ABSTRACT

This introductory chapter details the aims of the edited collection. It offers a genealogy of how sexual violence was reported by the media in the lead-up to the revitalization of the hashtag #MeToo (which this collection calls, #MeToo 2.0) on October 7, 2017, by Hollywood actress Alyssa Milano, who wanted to address the unchecked sexual violence behavior by Miramax, film producer, Harvey Weinstein. The chapter highlights that #MeToo 2.0 differed from the aims of the MeToo founder, African American civil rights activist Tarana Burke who began the movement in 2006 to address the sexual violence Black women and girls had experienced in their communities.
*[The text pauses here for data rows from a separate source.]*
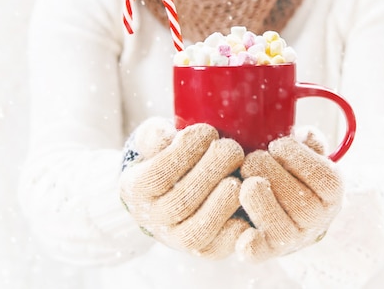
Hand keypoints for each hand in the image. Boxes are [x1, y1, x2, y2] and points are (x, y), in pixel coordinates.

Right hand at [119, 118, 249, 258]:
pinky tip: (247, 201)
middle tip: (232, 148)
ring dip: (223, 200)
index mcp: (136, 190)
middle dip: (212, 171)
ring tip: (239, 175)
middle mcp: (153, 220)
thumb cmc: (168, 159)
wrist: (172, 195)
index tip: (208, 131)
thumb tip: (164, 135)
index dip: (186, 151)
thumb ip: (154, 136)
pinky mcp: (204, 251)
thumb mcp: (154, 142)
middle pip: (182, 202)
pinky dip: (236, 228)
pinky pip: (220, 246)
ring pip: (199, 229)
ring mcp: (177, 239)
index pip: (159, 174)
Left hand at [236, 127, 343, 261]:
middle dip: (269, 173)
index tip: (276, 146)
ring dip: (257, 200)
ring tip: (244, 182)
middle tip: (252, 160)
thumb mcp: (306, 154)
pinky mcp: (265, 251)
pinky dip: (249, 244)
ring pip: (279, 226)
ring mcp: (293, 239)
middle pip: (300, 202)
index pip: (322, 176)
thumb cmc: (291, 174)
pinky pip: (258, 251)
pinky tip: (242, 228)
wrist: (283, 211)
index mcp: (331, 193)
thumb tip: (305, 135)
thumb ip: (310, 143)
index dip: (295, 156)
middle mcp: (317, 220)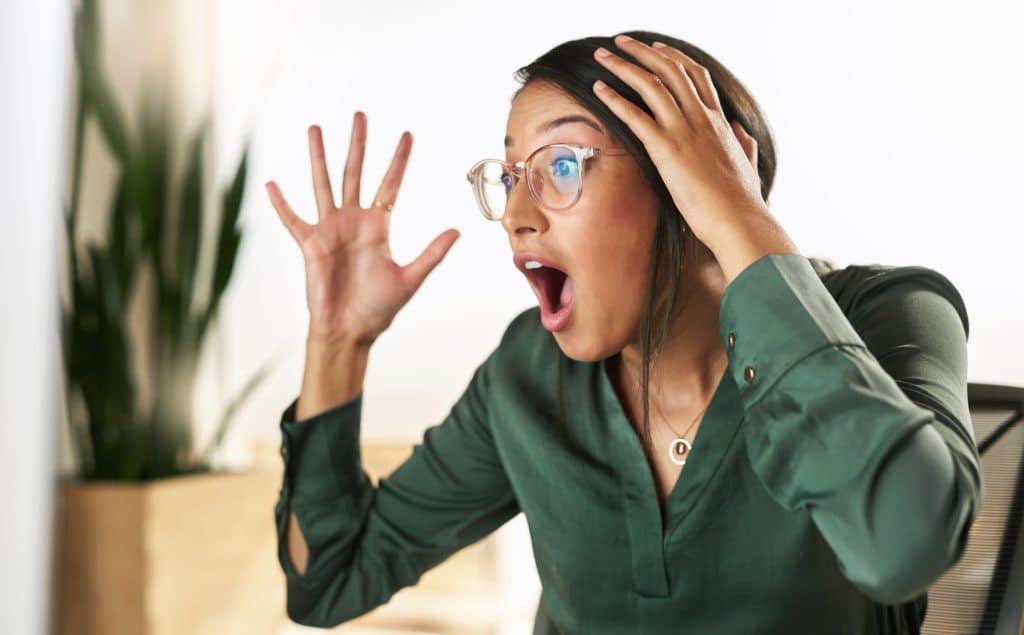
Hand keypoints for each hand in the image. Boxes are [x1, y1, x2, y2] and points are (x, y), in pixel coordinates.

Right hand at [266, 113, 459, 345]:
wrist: (350, 331)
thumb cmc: (379, 309)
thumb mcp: (411, 278)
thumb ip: (432, 253)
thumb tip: (458, 230)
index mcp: (378, 226)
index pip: (390, 185)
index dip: (399, 160)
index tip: (407, 134)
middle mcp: (353, 221)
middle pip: (356, 173)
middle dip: (359, 144)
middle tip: (360, 114)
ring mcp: (330, 230)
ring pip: (324, 183)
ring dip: (320, 156)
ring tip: (316, 128)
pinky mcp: (310, 244)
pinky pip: (293, 219)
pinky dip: (282, 203)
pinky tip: (272, 184)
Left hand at [590, 34, 766, 248]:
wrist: (739, 219)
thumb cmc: (741, 201)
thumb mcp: (747, 164)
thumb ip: (743, 144)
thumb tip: (741, 132)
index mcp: (718, 121)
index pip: (696, 76)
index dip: (675, 58)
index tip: (657, 48)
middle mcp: (701, 118)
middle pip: (670, 70)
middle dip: (643, 52)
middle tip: (621, 42)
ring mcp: (684, 131)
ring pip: (651, 84)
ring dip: (623, 66)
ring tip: (602, 56)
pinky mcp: (667, 149)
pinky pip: (635, 116)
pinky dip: (615, 99)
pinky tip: (599, 90)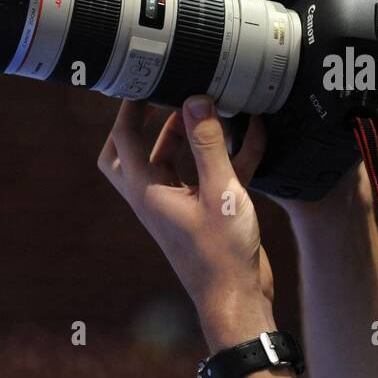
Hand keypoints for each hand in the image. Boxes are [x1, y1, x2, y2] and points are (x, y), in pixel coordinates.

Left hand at [98, 95, 274, 349]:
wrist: (238, 299)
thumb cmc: (222, 254)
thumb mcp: (220, 192)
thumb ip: (209, 145)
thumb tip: (196, 101)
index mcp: (147, 191)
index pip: (125, 138)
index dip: (131, 106)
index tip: (145, 78)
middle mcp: (156, 196)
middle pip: (134, 151)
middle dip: (146, 122)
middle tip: (165, 96)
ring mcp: (179, 204)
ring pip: (173, 160)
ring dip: (191, 134)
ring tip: (215, 104)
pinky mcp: (204, 211)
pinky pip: (207, 174)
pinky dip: (225, 154)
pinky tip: (253, 133)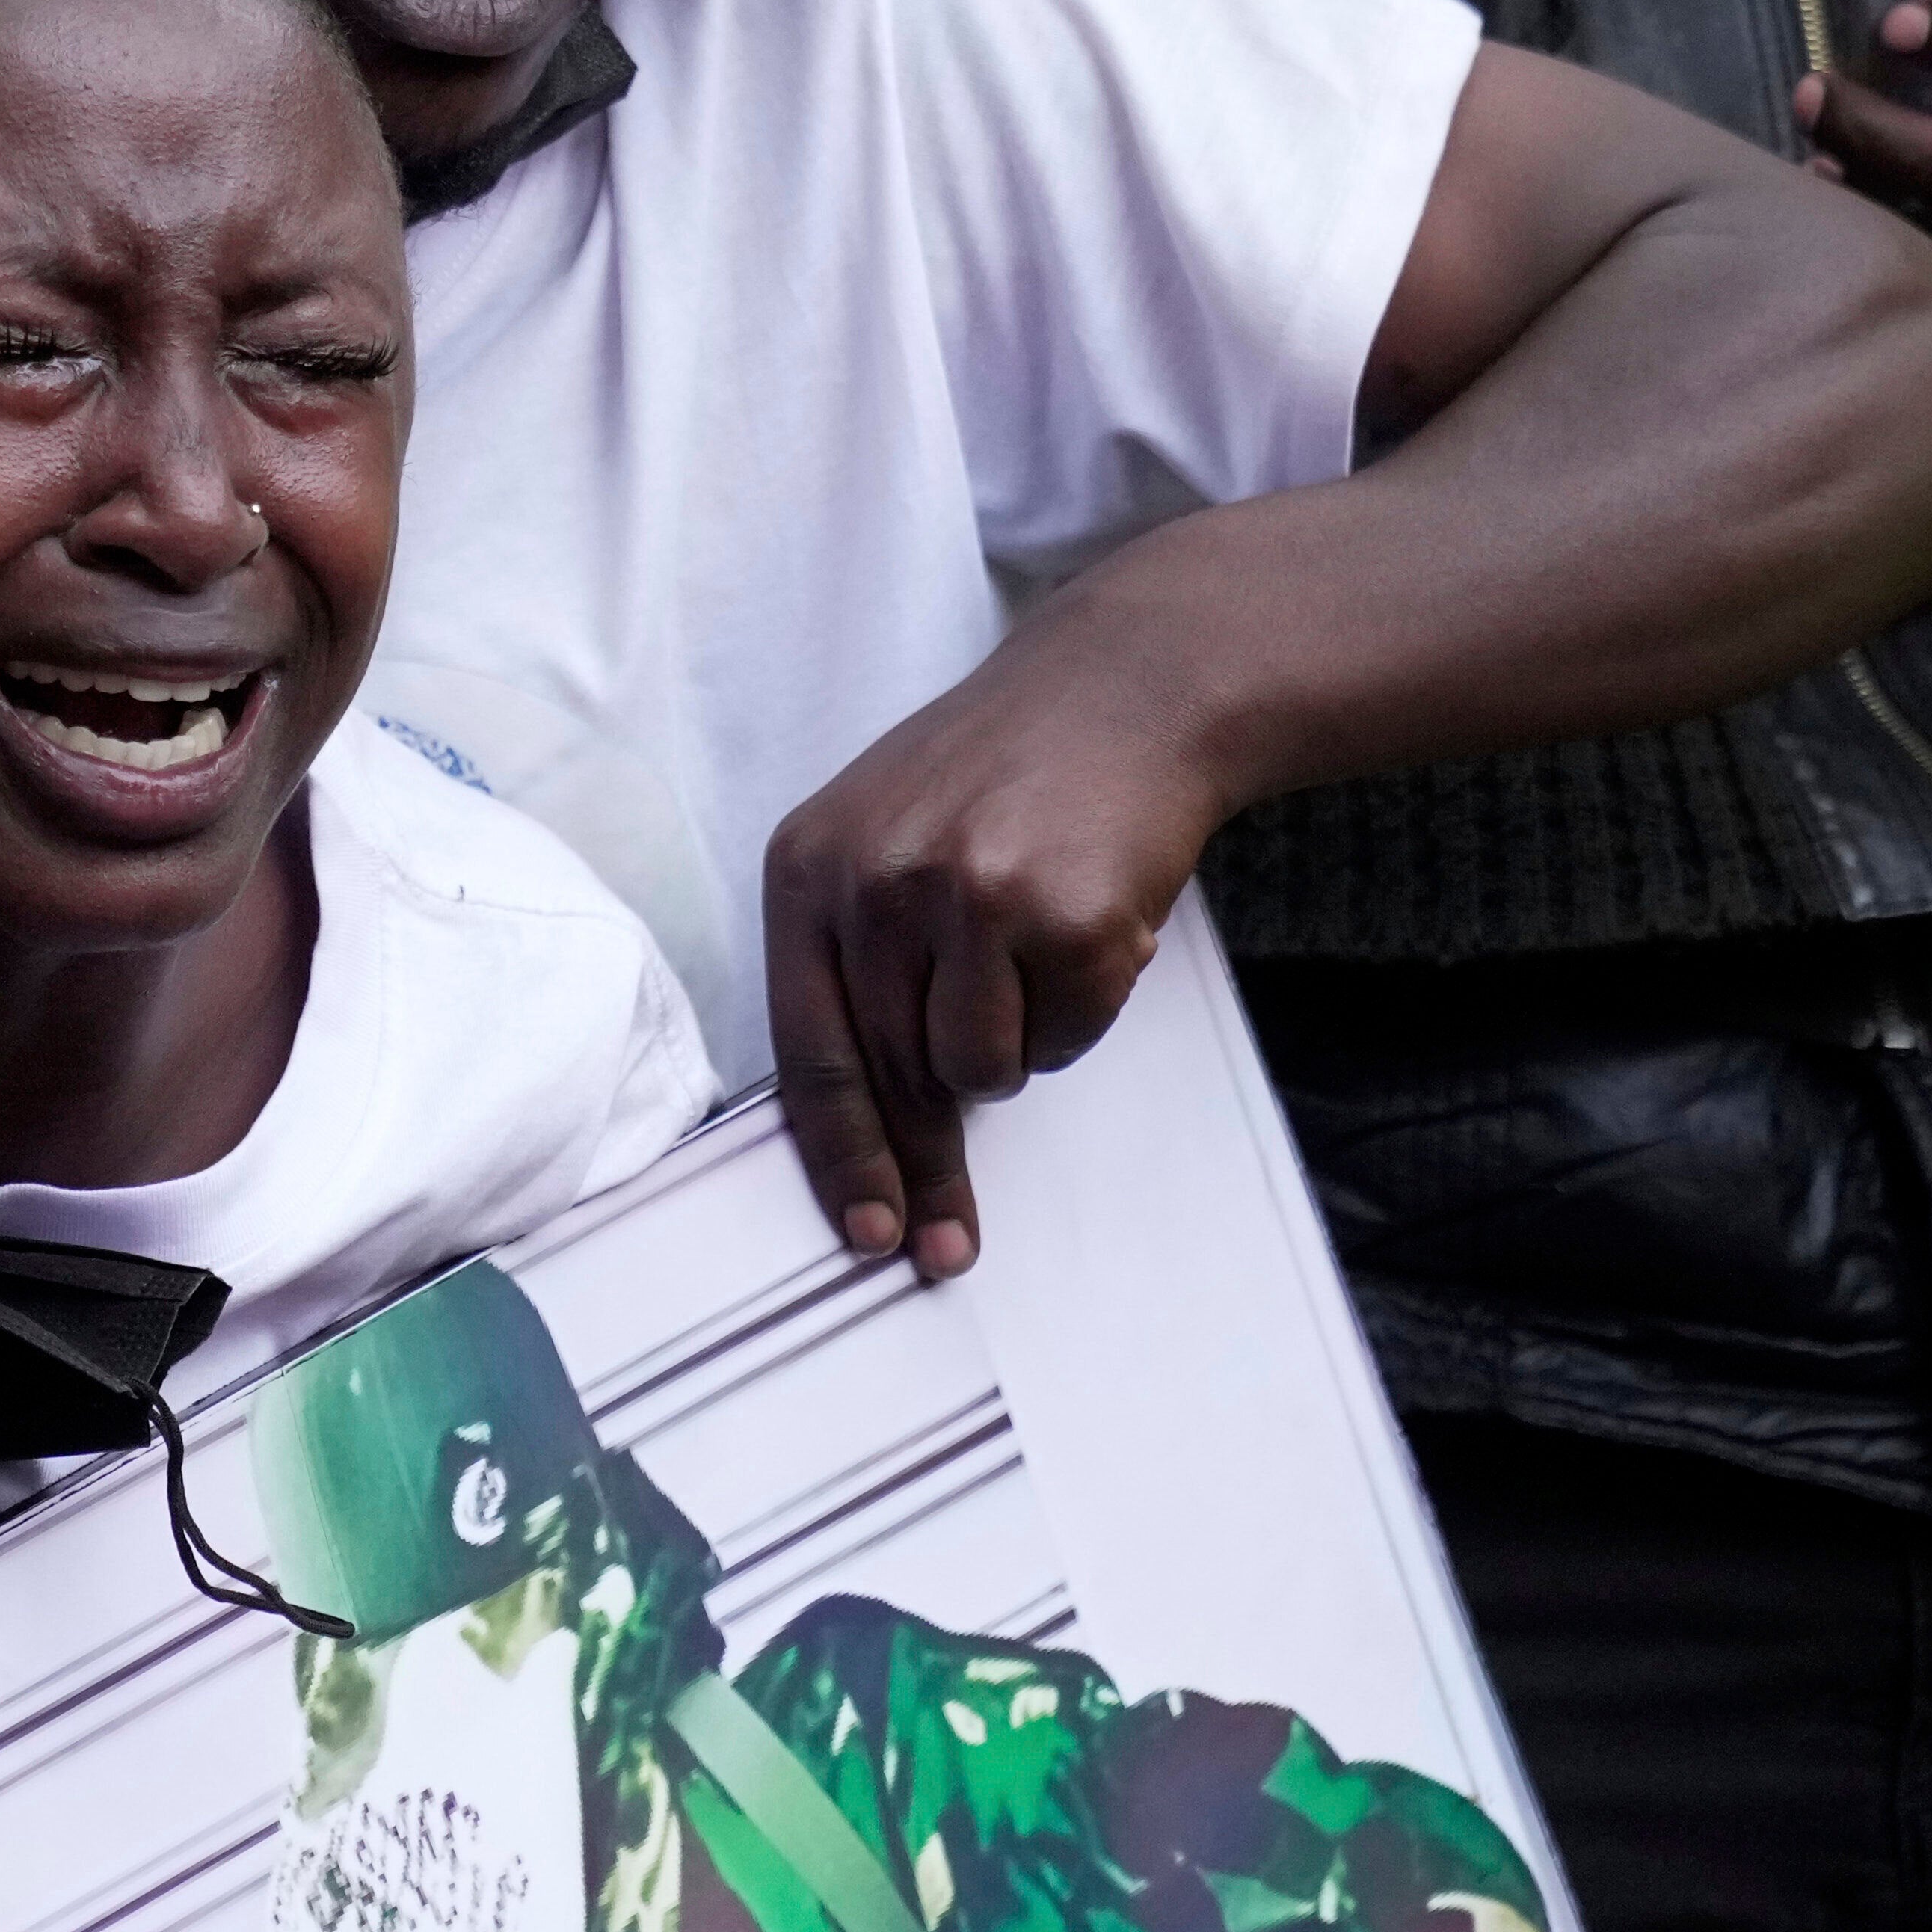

Building on Burke’s ethos, across 12 chapters, this edited collection also profiles the intersections of sexual violence and marginalized communities, such as people of color, those from culturally and linguistically diverse (CALD) and LGBTQIA+ backgrounds. It brings together scholars from diverse regions (United States, United Kingdom, Denmark, Sweden, Norway, Israel, Australia, Japan, and India) who have researched reporting on sexual violence in the #MeToo 2.0 era from a multimethodological, multilinguistic, intersectional, intercultural, transnational, and interdisciplinary lens. The collection concludes by calling for an amplification of reporting on sexual violence using an advocacy, campaign, and solution-driven journalism narrative.